16th International Symposium on Practical Aspects of Declarative Languages
San Diego, CA, USA, 20/01/2014 – 21/01/2014. Co-located with POPL 2014.
Declarative languages build on sound theoretical bases to provide attractive frameworks for application development. These languages have been successfully applied to many different real-world situations, ranging from data base management to active networks to software engineering to decision support systems.

New developments in theory and implementation have opened up new application areas. At the same time, applications of declarative languages to novel problems raise numerous interesting research issues. Well-known questions include designing for scalability, language extensions for application deployment, and programming environments. Thus, applications drive the progress in the theory and implementation of declarative systems, and benefit from this progress as well.

PADL is a forum for researchers and practitioners to present original work emphasizing novel applications and implementation techniques for all forms of declarative concepts, including, functional, logic, constraints, etc.
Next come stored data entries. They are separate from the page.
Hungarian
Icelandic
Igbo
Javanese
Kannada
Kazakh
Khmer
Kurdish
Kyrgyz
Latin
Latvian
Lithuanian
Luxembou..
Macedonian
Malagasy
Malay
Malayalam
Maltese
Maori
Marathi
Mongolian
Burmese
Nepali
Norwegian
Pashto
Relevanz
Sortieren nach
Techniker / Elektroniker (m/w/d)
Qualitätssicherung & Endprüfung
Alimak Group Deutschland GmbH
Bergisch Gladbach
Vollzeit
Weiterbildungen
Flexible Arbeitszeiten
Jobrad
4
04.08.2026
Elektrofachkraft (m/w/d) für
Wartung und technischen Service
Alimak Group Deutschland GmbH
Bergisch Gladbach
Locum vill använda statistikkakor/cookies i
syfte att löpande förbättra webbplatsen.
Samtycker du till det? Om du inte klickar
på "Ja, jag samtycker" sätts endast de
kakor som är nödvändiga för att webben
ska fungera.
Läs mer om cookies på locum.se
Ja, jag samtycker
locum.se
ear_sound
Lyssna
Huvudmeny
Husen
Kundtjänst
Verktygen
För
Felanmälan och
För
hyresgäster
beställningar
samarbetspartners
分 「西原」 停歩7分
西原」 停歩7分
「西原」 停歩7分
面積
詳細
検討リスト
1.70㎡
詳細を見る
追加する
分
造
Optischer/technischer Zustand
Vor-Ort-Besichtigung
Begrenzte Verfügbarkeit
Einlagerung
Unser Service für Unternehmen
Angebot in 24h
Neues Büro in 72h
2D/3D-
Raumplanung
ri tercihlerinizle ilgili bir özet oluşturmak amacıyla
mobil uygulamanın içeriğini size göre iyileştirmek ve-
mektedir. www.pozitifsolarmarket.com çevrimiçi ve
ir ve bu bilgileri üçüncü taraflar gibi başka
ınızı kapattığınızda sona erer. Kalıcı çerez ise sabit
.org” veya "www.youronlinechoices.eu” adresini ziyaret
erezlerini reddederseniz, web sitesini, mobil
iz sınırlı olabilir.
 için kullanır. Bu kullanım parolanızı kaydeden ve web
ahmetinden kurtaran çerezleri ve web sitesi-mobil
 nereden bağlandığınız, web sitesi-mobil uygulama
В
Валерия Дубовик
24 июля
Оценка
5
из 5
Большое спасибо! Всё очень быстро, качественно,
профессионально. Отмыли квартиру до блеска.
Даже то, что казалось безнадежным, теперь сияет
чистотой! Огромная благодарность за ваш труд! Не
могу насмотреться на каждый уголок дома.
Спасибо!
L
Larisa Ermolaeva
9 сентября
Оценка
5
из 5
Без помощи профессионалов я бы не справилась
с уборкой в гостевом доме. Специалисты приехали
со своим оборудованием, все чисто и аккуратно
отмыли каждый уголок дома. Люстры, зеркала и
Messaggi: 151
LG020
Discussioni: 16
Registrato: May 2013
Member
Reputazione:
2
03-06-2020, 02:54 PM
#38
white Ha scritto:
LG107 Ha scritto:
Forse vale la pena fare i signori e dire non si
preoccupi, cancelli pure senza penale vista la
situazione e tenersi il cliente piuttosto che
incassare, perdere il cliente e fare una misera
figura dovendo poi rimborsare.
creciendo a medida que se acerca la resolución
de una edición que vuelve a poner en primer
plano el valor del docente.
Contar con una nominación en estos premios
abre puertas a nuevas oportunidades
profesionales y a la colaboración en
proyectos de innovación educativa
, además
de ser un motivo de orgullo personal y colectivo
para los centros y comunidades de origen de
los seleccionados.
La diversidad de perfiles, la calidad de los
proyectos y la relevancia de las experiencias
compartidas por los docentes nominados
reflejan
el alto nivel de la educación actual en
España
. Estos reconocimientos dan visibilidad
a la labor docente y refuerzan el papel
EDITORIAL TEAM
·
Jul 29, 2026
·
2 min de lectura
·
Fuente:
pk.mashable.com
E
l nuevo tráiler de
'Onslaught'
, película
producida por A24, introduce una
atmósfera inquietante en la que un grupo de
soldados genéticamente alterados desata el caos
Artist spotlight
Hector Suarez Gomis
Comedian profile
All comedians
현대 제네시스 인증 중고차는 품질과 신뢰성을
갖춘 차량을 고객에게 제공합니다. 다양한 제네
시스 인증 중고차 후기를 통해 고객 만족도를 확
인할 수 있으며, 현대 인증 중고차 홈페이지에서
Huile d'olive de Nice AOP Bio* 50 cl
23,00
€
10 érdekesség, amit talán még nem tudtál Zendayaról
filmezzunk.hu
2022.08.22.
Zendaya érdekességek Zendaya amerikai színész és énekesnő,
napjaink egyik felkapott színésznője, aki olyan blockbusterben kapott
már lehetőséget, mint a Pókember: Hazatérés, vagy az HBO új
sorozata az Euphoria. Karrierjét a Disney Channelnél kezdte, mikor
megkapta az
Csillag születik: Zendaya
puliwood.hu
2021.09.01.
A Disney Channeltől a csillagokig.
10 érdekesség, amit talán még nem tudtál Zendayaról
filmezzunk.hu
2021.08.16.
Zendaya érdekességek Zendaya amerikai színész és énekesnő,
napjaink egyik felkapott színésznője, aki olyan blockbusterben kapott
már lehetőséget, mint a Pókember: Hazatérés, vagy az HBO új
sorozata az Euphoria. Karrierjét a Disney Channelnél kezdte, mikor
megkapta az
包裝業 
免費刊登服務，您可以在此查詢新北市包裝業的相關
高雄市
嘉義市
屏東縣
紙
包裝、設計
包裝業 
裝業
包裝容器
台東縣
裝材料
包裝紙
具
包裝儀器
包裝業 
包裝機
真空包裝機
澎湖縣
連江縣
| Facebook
PADL'14 welcomes new ideas and approaches pertaining to applications and implementation of declarative languages, and is not limited to the scope of the past fifteen PADL symposia

In this occasion PADL is co-located, as traditionally, with ACM POPL, which will be held immediately following PADL, January 20-21. The symposium will be held at the US Grant Hotel in San Diego, CA, USA.

Topics of Interest
  • Innovative applications of declarative languages.
  • Declarative domain-specific languages and applications.
  • Practical applications of theoretical results.
  • New language developments and their impact on applications.
  • Declarative languages and Software Engineering.
  • Evaluation of implementation techniques on practical applications
  • Practical experiences and industrial applications.
  • Novel uses of declarative languages in the classroom.
  • Practical extensions such as constraint-based, probabilistic, and reactive languages.